Symposium

The 2017 Crime and Security Symposium will take place on the 7th April 2017 at the University of Hull. The theme for this year's symposium is "After Brexit: Responding to Populism, Austerity, and Anti-Globalisation"

 

The last 12 months have seen a series of intersecting challenges reshape political discourse across the Western world: the growth of populism and anti-immigrant sentiment, the continuation and entrenchment of austerity economics, and the growth of anti-globalisation politics broadly exemplified in the UK’s vote to leave the European Union.

 

Alongside this, hostility to 'experts' has combined with distrust of policymakers and the political process leading to the development of increasingly emotive, and evidentially unsound, policies. The need for dispassionate analysis, and evidence-based engagement with crime and security policy has thus never been more acutely felt, yet pathways to engagement often remain unclear, with many academics unsure of how to take the first steps towards participation in the policy process.

 

This year’s symposium is designed to address these challenges, bringing together academics working on the interface between these challenging issues and the criminal justice – and security – system for a series of workshops and presentations aimed at sharing the best of policy focussed research and building knowledge both of the policy process and means of engaging with policymakers. In so doing it will attempt to foster a broad researcher-led conversation that gives a strong and distinctive voice to those who advocate for the benefits of research-led policy, and offer a showcase for suggestions of how contemporary research can help better shape policy responses to these difficult issues.

 

The organisers of the symposium welcome contributions that address crime and security policy broadly defined. These may come from any area of the social sciences or humanities.

◆ **SHORT TASK A**:
According to the symposium announcement, when and where will the 2017 Crime and Security Symposium take place?

◆ **RECORDS SHOWN**:
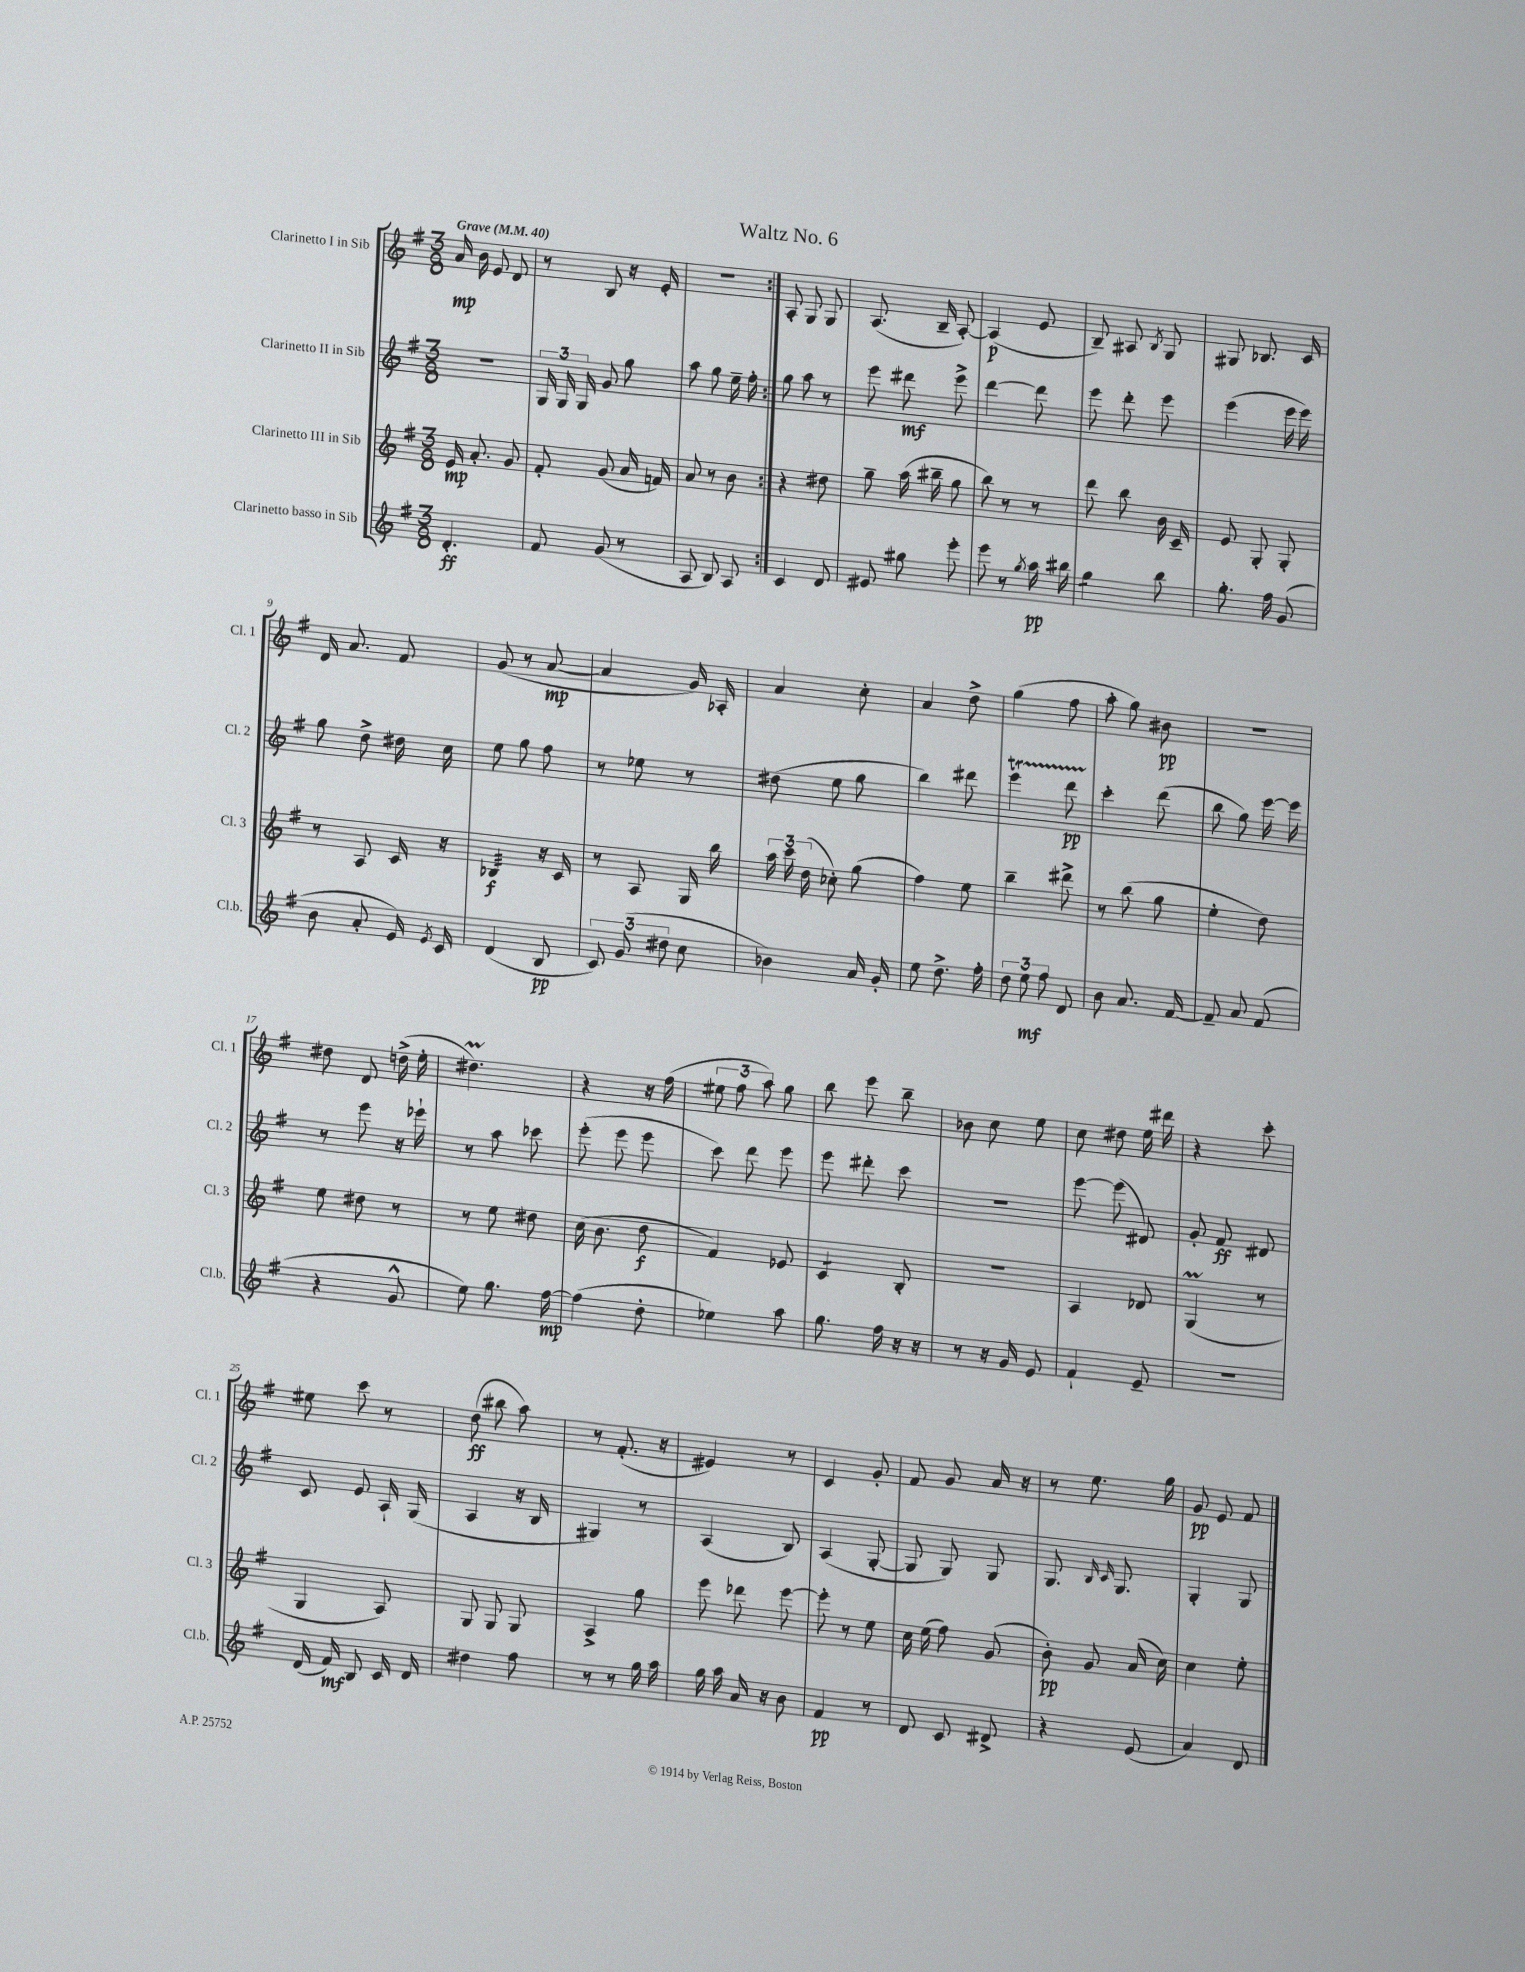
\header { title = "Waltz No. 6" }
<<
\new StaffGroup <<
\new Staff = "s0" \with { instrumentName = "Clarinetto I in Sib" shortInstrumentName = "Cl. 1" } {
    \clef treble \key g \major \numericTimeSignature \time 3/8 \tempo "Grave" 4 = 40
    \autoBeamOff \repeat volta 2 { a'16\mp b'16 e'8 d'8 |
    r8 b8 r16 e'16-. |
    R4. | }
    a8-. g8 g8 |
    a8.( b16-- a8~-.) |
    a4\p( e'8 |
    b8--) ais8 \acciaccatura { b8 } g8 |
    gis8 bes8. c'16 |
    d'16 a'8. fis'8 |
    g'8( r8 a'8~\mp |
    a'4 g'16) aes16-. |
    a'4 c''8-. |
    a'4 d''8-> |
    g''4( fis''8 |
    a''8-. g''8) bis'8\pp |
    R4. |
    dis''8 d'8 d''16->( e''16-. |
    dis''4.\prall) |
    r4 r16 fis''16( |
    \tuplet 3/2 { eis''8 fis''8 a''8) } g''8 |
    b''8 e'''8 b''8-- |
    bes'8 c''8 e''8 |
    c''8 dis''8 e''16 dis'''16 |
    r4 c'''8-. |
    eis''8 c'''8 r8 |
    d''8\ff( bis''8 a''8) |
    r8 fis'8.-.( r16 |
    eis'4) r8 |
    c'4 g'8-. |
    fis'8 g'8 a'16 r16 |
    r8 e''8. g''16 |
    g'8\pp e'8 fis'8 \bar "|." |
}
\new Staff = "s1" \with { instrumentName = "Clarinetto II in Sib" shortInstrumentName = "Cl. 2" } {
    \clef treble \key g \major \numericTimeSignature \time 3/8
    \autoBeamOff \repeat volta 2 { R4. |
    \tuplet 3/2 { g16 g16 g16 } g'8 g''8 |
    a''8 g''8 e''16-- fis''16-. | }
    g''8 a''8 r8 |
    e'''8 dis'''8\mf e'''8-> |
    d'''4~ d'''8 |
    e'''8 d'''8-. e'''8 |
    e'''4( e'''16 e'''16) |
    g''8 d''8-> dis''16 c''16 |
    e''8 g''8 fis''8 |
    r8 ees''8 r8 |
    dis''8( e''8 g''8 |
    b''4) dis'''8 |
    e'''4\startTrillSpan d'''8\pp |
    c'''4-.\stopTrillSpan d'''8( |
    b''8 g''8) e'''16~ e'''16 |
    r8 e'''8 r16 ees'''16-! |
    r8 a''8 ces'''8 |
    e'''8-.( e'''8 e'''8 |
    c'''8) d'''8 e'''8 |
    e'''8 dis'''8-. c'''8 |
    R4. |
    e'''8~ e'''8( dis'8) |
    g'8-. fis'8\ff dis'8 |
    c'8 e'8 a16-! g16( |
    a4 r16 b16 |
    gis4) r8 |
    a4( b8) |
    a4( g8~-. |
    g8 g8) g8 |
    g8. \grace { b16 c'16 } g8. |
    g4-. g8 \bar "|." |
}
\new Staff = "s2" \with { instrumentName = "Clarinetto III in Sib" shortInstrumentName = "Cl. 3" } {
    \clef treble \key g \major \numericTimeSignature \time 3/8
    \autoBeamOff \repeat volta 2 { e'16\mp a'8.-. g'8 |
    fis'8-. g'8( a'16 f'16) |
    a'8 r8 b'8 | }
    r4 dis''8 |
    g''8-- a''16( bis''16-- g''8 |
    b''8) r8 r8 |
    d'''8 b''8 b'16 c'16-- |
    e'8 g8-. g8-. |
    r8 a8 c'16 r16 |
    bes4:32\f r16 c'16 |
    r8 a8 g16 b''16 |
    \tuplet 3/2 { a''16 c'''16 d''16( } ces''8-.) g''8( |
    fis''4) e''8 |
    b''4-- dis'''8-> |
    r8 b''8( g''8 |
    e''4-. d''8) |
    e''8 dis''8 r8 |
    r8 e''8 dis''8 |
    c''16( b'8. d''8\f |
    fis'4) ees'8 |
    c'4:8 b8-. |
    R4. |
    a4 des'8 |
    g4\prall( r8 |
    g4 a8) |
    g8 g8 g8 |
    a4-> g''8 |
    e'''8 des'''8 e'''8~ |
    e'''8-. r8 e''8 |
    c''16 e''16( fis''8) g'8( |
    b'8-.\pp) g'8 a'16( c''16) |
    c''4 e''8-. \bar "|." |
}
\new Staff = "s3" \with { instrumentName = "Clarinetto basso in Sib" shortInstrumentName = "Cl.b." } {
    \clef treble \key g \major \numericTimeSignature \time 3/8
    \autoBeamOff \repeat volta 2 { d'4.-.\ff |
    fis'8 g'8( r8 |
    a8 b8) a8 | }
    c'4 d'8 |
    eis'8 gis''8 e'''8-. |
    e'''8 r8 \acciaccatura { g''8 } a''16\pp bis''16 |
    g''4:8 b''8 |
    g''8.-. fis''16 g'8( |
    b'8 a'8-. e'16) \acciaccatura { e'8 } c'16 |
    d'4( b8\pp |
    \tuplet 3/2 { c'8) g'8( dis''8 } c''8 |
    bes'4) a'16 g'16-. |
    e''8 d''8.-> fis''16-. |
    \tuplet 3/2 { d''8 e''8\mf fis''8 } d'8 |
    b'8 a'8. fis'16~ |
    fis'8-- a'8 fis'8( |
    r4 g'8-^ |
    e''8) g''8. fis''16~\mp |
    fis''4( d''8-. |
    ees''4) a''8 |
    g''8. fis''16 r16 r16 |
    r8 r16 g'16 e'8 |
    fis'4-! e'8-- |
    R4. |
    d'16( fis'16\mf) b8 c'16 d'16 |
    dis''4 fis''8 |
    r8 r8 g''16 a''16 |
    g''16 a''16 a'16 r16 b'8 |
    fis'4\pp r8 |
    d'8 c'8 dis'8-> |
    r4 e'8( |
    a'4) d'8 \bar "|." |
}
>>
>>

◆ **SHORT TASK B**:
Convert everything in the records from the very start down through the line containing "b8--) ais8 \acciaccatura", that line included, into a JSON list of strings with one string per line. Skip blank lines and leave the pictures out.

◆ **FINAL RESULT A**:
On the 7th April 2017 at the University of Hull.

◆ **FINAL RESULT B**:
[
  "\\header { title = \"Waltz No. 6\" }",
  "<<",
  "\\new StaffGroup <<",
  "\\new Staff = \"s0\" \\with { instrumentName = \"Clarinetto I in Sib\" shortInstrumentName = \"Cl. 1\" } {",
  "    \\clef treble \\key g \\major \\numericTimeSignature \\time 3/8 \\tempo \"Grave\" 4 = 40",
  "    \\autoBeamOff \\repeat volta 2 { a'16\\mp b'16 e'8 d'8 |",
  "    r8 b8 r16 e'16-. |",
  "    R4. | }",
  "    a8-. g8 g8 |",
  "    a8.( b16-- a8~-.) |",
  "    a4\\p( e'8 |",
  "    b8--) ais8 \\acciaccatura { b8 } g8 |"
]